**** QUOTED PASSAGE ****

- Born: October 31, 1918 Carrsville, Kentucky
- Died: May 9, 2007 (aged 88) Westerly, Rhode Island
- Education: Western Kentucky University
- Occupation: Development of cancer chemotherapy
- Known for: President, New York Society of Kentucky Women

= Dorris J. Hutchison =

American scientist researching chemotherapy drugs

Dorris Hutchison (October 31, 1918 – May 9, 2007) was an American scientist primarily known for her studies on the development of cancer chemotherapy drugs. Her work has been crucial for the advancement of new treatments for leukemia.

== Early life ==
Hutchison was born in Carrsville, Lexington County, Kentucky on October 31, 1918, the daughter of John and Maud Hutchison. Her father was a merchant. She grew up in a rural area by the Ohio River and attended a four-room schoolhouse. Hutchison said that her interest in science grew from her explorations on the river.

****

◆ QUESTIONS ON THE MATERIAL
**1)** According to the Hutchison biography, what did her father do for a living?
**2)** Shorten the paragraph of the Hutchison biography that begins "Dorris Hutchison (October 31, 1918" while keeping its main facts.
Rely only on the Hutchison biography for your answers.

**** INFORMATION SUPPLIED ****

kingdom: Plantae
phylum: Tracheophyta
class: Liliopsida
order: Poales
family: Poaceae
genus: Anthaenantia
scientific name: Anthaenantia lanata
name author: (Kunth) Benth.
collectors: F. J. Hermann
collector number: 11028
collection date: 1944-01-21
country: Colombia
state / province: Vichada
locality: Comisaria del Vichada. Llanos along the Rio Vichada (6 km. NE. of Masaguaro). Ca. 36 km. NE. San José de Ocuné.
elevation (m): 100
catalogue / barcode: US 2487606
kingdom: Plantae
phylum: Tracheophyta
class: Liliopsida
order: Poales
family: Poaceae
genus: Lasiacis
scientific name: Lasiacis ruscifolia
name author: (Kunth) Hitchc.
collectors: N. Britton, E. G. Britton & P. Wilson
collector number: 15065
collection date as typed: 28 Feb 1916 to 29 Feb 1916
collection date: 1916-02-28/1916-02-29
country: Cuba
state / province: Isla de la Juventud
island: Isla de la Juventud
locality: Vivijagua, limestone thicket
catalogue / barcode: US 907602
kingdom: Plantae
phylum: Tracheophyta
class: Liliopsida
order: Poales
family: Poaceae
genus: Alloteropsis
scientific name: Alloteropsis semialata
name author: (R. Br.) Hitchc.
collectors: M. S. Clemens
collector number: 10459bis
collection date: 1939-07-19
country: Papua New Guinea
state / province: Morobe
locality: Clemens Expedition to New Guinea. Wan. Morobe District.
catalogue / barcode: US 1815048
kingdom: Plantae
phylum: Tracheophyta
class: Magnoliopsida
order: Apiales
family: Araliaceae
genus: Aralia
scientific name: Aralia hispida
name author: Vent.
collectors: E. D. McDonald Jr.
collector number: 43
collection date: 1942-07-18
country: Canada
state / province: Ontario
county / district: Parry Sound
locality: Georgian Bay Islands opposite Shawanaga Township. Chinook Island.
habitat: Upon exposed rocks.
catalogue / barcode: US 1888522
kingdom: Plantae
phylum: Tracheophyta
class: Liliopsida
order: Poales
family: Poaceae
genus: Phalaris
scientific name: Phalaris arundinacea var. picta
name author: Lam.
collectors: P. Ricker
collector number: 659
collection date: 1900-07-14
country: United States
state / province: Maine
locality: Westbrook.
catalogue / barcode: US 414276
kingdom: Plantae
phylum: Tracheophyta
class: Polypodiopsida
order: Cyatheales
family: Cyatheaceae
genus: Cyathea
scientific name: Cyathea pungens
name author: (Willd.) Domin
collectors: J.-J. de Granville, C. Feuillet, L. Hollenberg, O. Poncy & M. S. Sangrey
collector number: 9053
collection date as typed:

****

◆ ACTIVITY ANSWERS
**1)** He was a merchant.

**2)** Dorris Hutchison (October 31, 1918 – May 9, 2007) was an American scientist known mainly for studying the development of cancer chemotherapy drugs, and her work was crucial to advancing new leukemia treatments.